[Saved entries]
*****

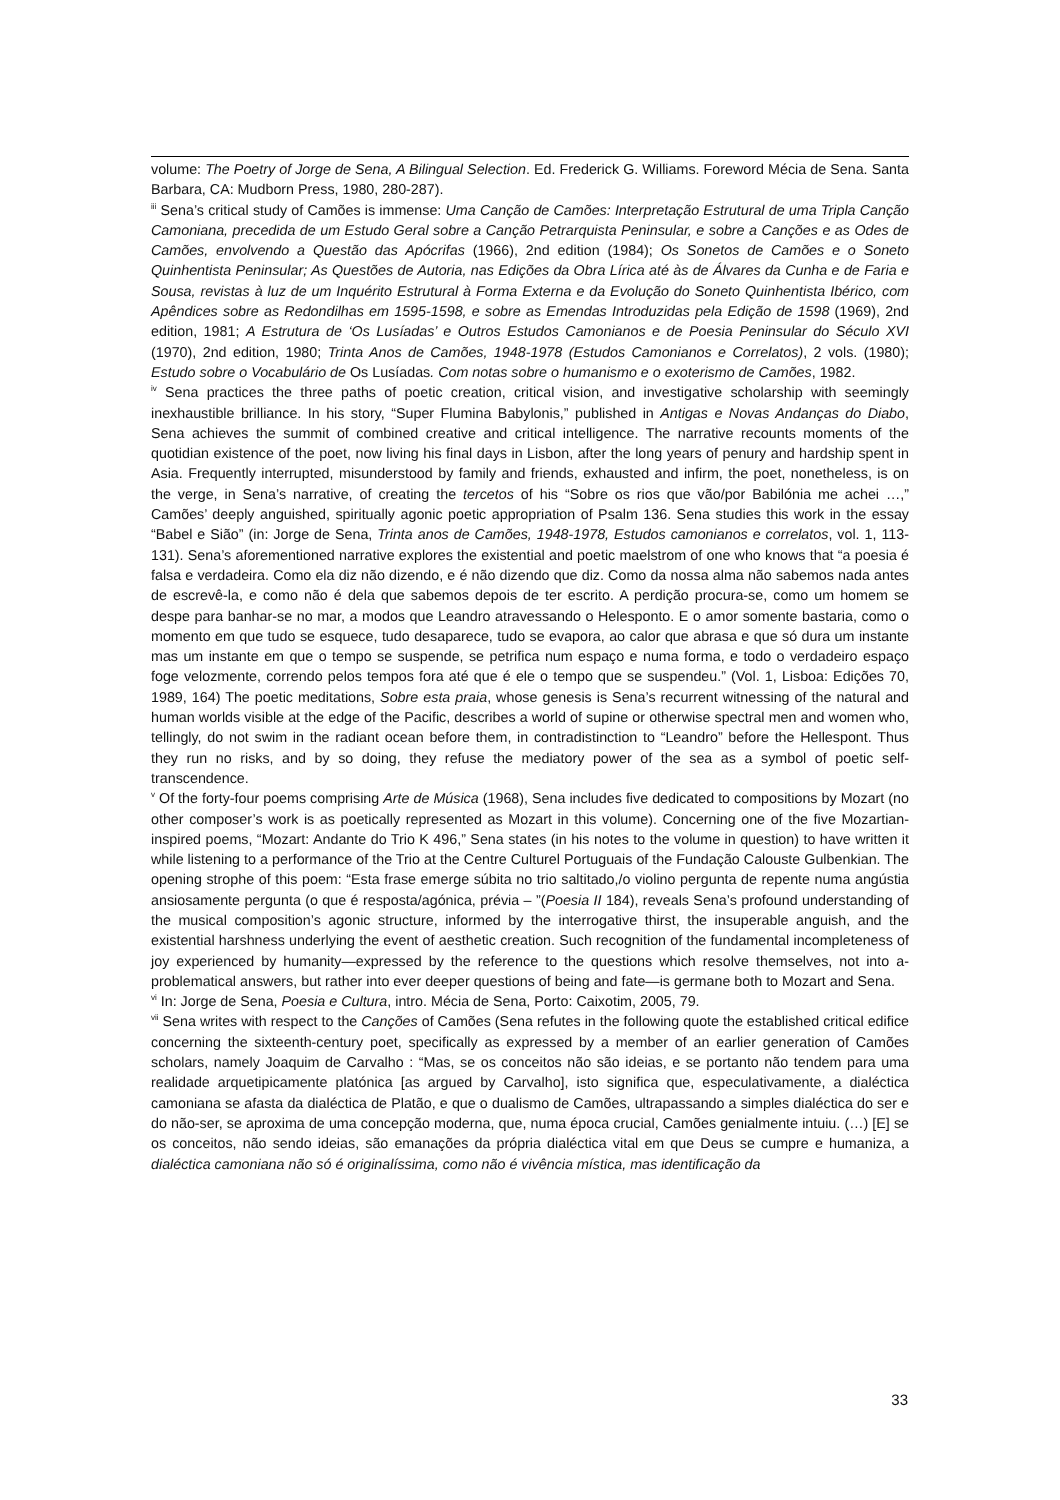volume: The Poetry of Jorge de Sena, A Bilingual Selection. Ed. Frederick G. Williams. Foreword Mécia de Sena. Santa Barbara, CA: Mudborn Press, 1980, 280-287).
<sup>iii</sup> Sena’s critical study of Camões is immense: Uma Canção de Camões: Interpretação Estrutural de uma Tripla Canção Camoniana, precedida de um Estudo Geral sobre a Canção Petrarquista Peninsular, e sobre a Canções e as Odes de Camões, envolvendo a Questão das Apócrifas (1966), 2nd edition (1984); Os Sonetos de Camões e o Soneto Quinhentista Peninsular; As Questões de Autoria, nas Edições da Obra Lírica até às de Álvares da Cunha e de Faria e Sousa, revistas à luz de um Inquérito Estrutural à Forma Externa e da Evolução do Soneto Quinhentista Ibérico, com Apêndices sobre as Redondilhas em 1595-1598, e sobre as Emendas Introduzidas pela Edição de 1598 (1969), 2nd edition, 1981; A Estrutura de ‘Os Lusíadas’ e Outros Estudos Camonianos e de Poesia Peninsular do Século XVI (1970), 2nd edition, 1980; Trinta Anos de Camões, 1948-1978 (Estudos Camonianos e Correlatos), 2 vols. (1980); Estudo sobre o Vocabulário de Os Lusíadas. Com notas sobre o humanismo e o exoterismo de Camões, 1982.
<sup>iv</sup> Sena practices the three paths of poetic creation, critical vision, and investigative scholarship with seemingly inexhaustible brilliance. In his story, “Super Flumina Babylonis,” published in Antigas e Novas Andanças do Diabo, Sena achieves the summit of combined creative and critical intelligence. The narrative recounts moments of the quotidian existence of the poet, now living his final days in Lisbon, after the long years of penury and hardship spent in Asia. Frequently interrupted, misunderstood by family and friends, exhausted and infirm, the poet, nonetheless, is on the verge, in Sena’s narrative, of creating the tercetos of his “Sobre os rios que vão/por Babilónia me achei …,” Camões’ deeply anguished, spiritually agonic poetic appropriation of Psalm 136. Sena studies this work in the essay “Babel e Sião” (in: Jorge de Sena, Trinta anos de Camões, 1948-1978, Estudos camonianos e correlatos, vol. 1, 113-131). Sena’s aforementioned narrative explores the existential and poetic maelstrom of one who knows that “a poesia é falsa e verdadeira. Como ela diz não dizendo, e é não dizendo que diz. Como da nossa alma não sabemos nada antes de escrevê-la, e como não é dela que sabemos depois de ter escrito. A perdição procura-se, como um homem se despe para banhar-se no mar, a modos que Leandro atravessando o Helesponto. E o amor somente bastaria, como o momento em que tudo se esquece, tudo desaparece, tudo se evapora, ao calor que abrasa e que só dura um instante mas um instante em que o tempo se suspende, se petrifica num espaço e numa forma, e todo o verdadeiro espaço foge velozmente, correndo pelos tempos fora até que é ele o tempo que se suspendeu.” (Vol. 1, Lisboa: Edições 70, 1989, 164) The poetic meditations, Sobre esta praia, whose genesis is Sena’s recurrent witnessing of the natural and human worlds visible at the edge of the Pacific, describes a world of supine or otherwise spectral men and women who, tellingly, do not swim in the radiant ocean before them, in contradistinction to “Leandro” before the Hellespont. Thus they run no risks, and by so doing, they refuse the mediatory power of the sea as a symbol of poetic self-transcendence.
<sup>v</sup> Of the forty-four poems comprising Arte de Música (1968), Sena includes five dedicated to compositions by Mozart (no other composer’s work is as poetically represented as Mozart in this volume). Concerning one of the five Mozartian-inspired poems, “Mozart: Andante do Trio K 496,” Sena states (in his notes to the volume in question) to have written it while listening to a performance of the Trio at the Centre Culturel Portuguais of the Fundação Calouste Gulbenkian. The opening strophe of this poem: “Esta frase emerge súbita no trio saltitado,/o violino pergunta de repente numa angústia ansiosamente pergunta (o que é resposta/agónica, prévia – ”(Poesia II 184), reveals Sena’s profound understanding of the musical composition’s agonic structure, informed by the interrogative thirst, the insuperable anguish, and the existential harshness underlying the event of aesthetic creation. Such recognition of the fundamental incompleteness of joy experienced by humanity—expressed by the reference to the questions which resolve themselves, not into a-problematical answers, but rather into ever deeper questions of being and fate—is germane both to Mozart and Sena.
<sup>vi</sup> In: Jorge de Sena, Poesia e Cultura, intro. Mécia de Sena, Porto: Caixotim, 2005, 79.
<sup>vii</sup> Sena writes with respect to the Canções of Camões (Sena refutes in the following quote the established critical edifice concerning the sixteenth-century poet, specifically as expressed by a member of an earlier generation of Camões scholars, namely Joaquim de Carvalho : “Mas, se os conceitos não são ideias, e se portanto não tendem para uma realidade arquetipicamente platónica [as argued by Carvalho], isto significa que, especulativamente, a dialéctica camoniana se afasta da dialéctica de Platão, e que o dualismo de Camões, ultrapassando a simples dialéctica do ser e do não-ser, se aproxima de uma concepção moderna, que, numa época crucial, Camões genialmente intuiu. (…) [E] se os conceitos, não sendo ideias, são emanações da própria dialéctica vital em que Deus se cumpre e humaniza, a dialéctica camoniana não só é originalíssima, como não é vivência mística, mas identificação da
33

*****

# WHAT YOU ARE ASKED TO DO:
Transcribe every line from the records above without alteration, and leave out the images.

# RESPONSE BELOW:
volume: The Poetry of Jorge de Sena, A Bilingual Selection. Ed. Frederick G. Williams. Foreword Mécia de Sena. Santa Barbara, CA: Mudborn Press, 1980, 280-287).
<sup>iii</sup> Sena’s critical study of Camões is immense: Uma Canção de Camões: Interpretação Estrutural de uma Tripla Canção Camoniana, precedida de um Estudo Geral sobre a Canção Petrarquista Peninsular, e sobre a Canções e as Odes de Camões, envolvendo a Questão das Apócrifas (1966), 2nd edition (1984); Os Sonetos de Camões e o Soneto Quinhentista Peninsular; As Questões de Autoria, nas Edições da Obra Lírica até às de Álvares da Cunha e de Faria e Sousa, revistas à luz de um Inquérito Estrutural à Forma Externa e da Evolução do Soneto Quinhentista Ibérico, com Apêndices sobre as Redondilhas em 1595-1598, e sobre as Emendas Introduzidas pela Edição de 1598 (1969), 2nd edition, 1981; A Estrutura de ‘Os Lusíadas’ e Outros Estudos Camonianos e de Poesia Peninsular do Século XVI (1970), 2nd edition, 1980; Trinta Anos de Camões, 1948-1978 (Estudos Camonianos e Correlatos), 2 vols. (1980); Estudo sobre o Vocabulário de Os Lusíadas. Com notas sobre o humanismo e o exoterismo de Camões, 1982.
<sup>iv</sup> Sena practices the three paths of poetic creation, critical vision, and investigative scholarship with seemingly inexhaustible brilliance. In his story, “Super Flumina Babylonis,” published in Antigas e Novas Andanças do Diabo, Sena achieves the summit of combined creative and critical intelligence. The narrative recounts moments of the quotidian existence of the poet, now living his final days in Lisbon, after the long years of penury and hardship spent in Asia. Frequently interrupted, misunderstood by family and friends, exhausted and infirm, the poet, nonetheless, is on the verge, in Sena’s narrative, of creating the tercetos of his “Sobre os rios que vão/por Babilónia me achei …,” Camões’ deeply anguished, spiritually agonic poetic appropriation of Psalm 136. Sena studies this work in the essay “Babel e Sião” (in: Jorge de Sena, Trinta anos de Camões, 1948-1978, Estudos camonianos e correlatos, vol. 1, 113-131). Sena’s aforementioned narrative explores the existential and poetic maelstrom of one who knows that “a poesia é falsa e verdadeira. Como ela diz não dizendo, e é não dizendo que diz. Como da nossa alma não sabemos nada antes de escrevê-la, e como não é dela que sabemos depois de ter escrito. A perdição procura-se, como um homem se despe para banhar-se no mar, a modos que Leandro atravessando o Helesponto. E o amor somente bastaria, como o momento em que tudo se esquece, tudo desaparece, tudo se evapora, ao calor que abrasa e que só dura um instante mas um instante em que o tempo se suspende, se petrifica num espaço e numa forma, e todo o verdadeiro espaço foge velozmente, correndo pelos tempos fora até que é ele o tempo que se suspendeu.” (Vol. 1, Lisboa: Edições 70, 1989, 164) The poetic meditations, Sobre esta praia, whose genesis is Sena’s recurrent witnessing of the natural and human worlds visible at the edge of the Pacific, describes a world of supine or otherwise spectral men and women who, tellingly, do not swim in the radiant ocean before them, in contradistinction to “Leandro” before the Hellespont. Thus they run no risks, and by so doing, they refuse the mediatory power of the sea as a symbol of poetic self-transcendence.
<sup>v</sup> Of the forty-four poems comprising Arte de Música (1968), Sena includes five dedicated to compositions by Mozart (no other composer’s work is as poetically represented as Mozart in this volume). Concerning one of the five Mozartian-inspired poems, “Mozart: Andante do Trio K 496,” Sena states (in his notes to the volume in question) to have written it while listening to a performance of the Trio at the Centre Culturel Portuguais of the Fundação Calouste Gulbenkian. The opening strophe of this poem: “Esta frase emerge súbita no trio saltitado,/o violino pergunta de repente numa angústia ansiosamente pergunta (o que é resposta/agónica, prévia – ”(Poesia II 184), reveals Sena’s profound understanding of the musical composition’s agonic structure, informed by the interrogative thirst, the insuperable anguish, and the existential harshness underlying the event of aesthetic creation. Such recognition of the fundamental incompleteness of joy experienced by humanity—expressed by the reference to the questions which resolve themselves, not into a-problematical answers, but rather into ever deeper questions of being and fate—is germane both to Mozart and Sena.
<sup>vi</sup> In: Jorge de Sena, Poesia e Cultura, intro. Mécia de Sena, Porto: Caixotim, 2005, 79.
<sup>vii</sup> Sena writes with respect to the Canções of Camões (Sena refutes in the following quote the established critical edifice concerning the sixteenth-century poet, specifically as expressed by a member of an earlier generation of Camões scholars, namely Joaquim de Carvalho : “Mas, se os conceitos não são ideias, e se portanto não tendem para uma realidade arquetipicamente platónica [as argued by Carvalho], isto significa que, especulativamente, a dialéctica camoniana se afasta da dialéctica de Platão, e que o dualismo de Camões, ultrapassando a simples dialéctica do ser e do não-ser, se aproxima de uma concepção moderna, que, numa época crucial, Camões genialmente intuiu. (…) [E] se os conceitos, não sendo ideias, são emanações da própria dialéctica vital em que Deus se cumpre e humaniza, a dialéctica camoniana não só é originalíssima, como não é vivência mística, mas identificação da
33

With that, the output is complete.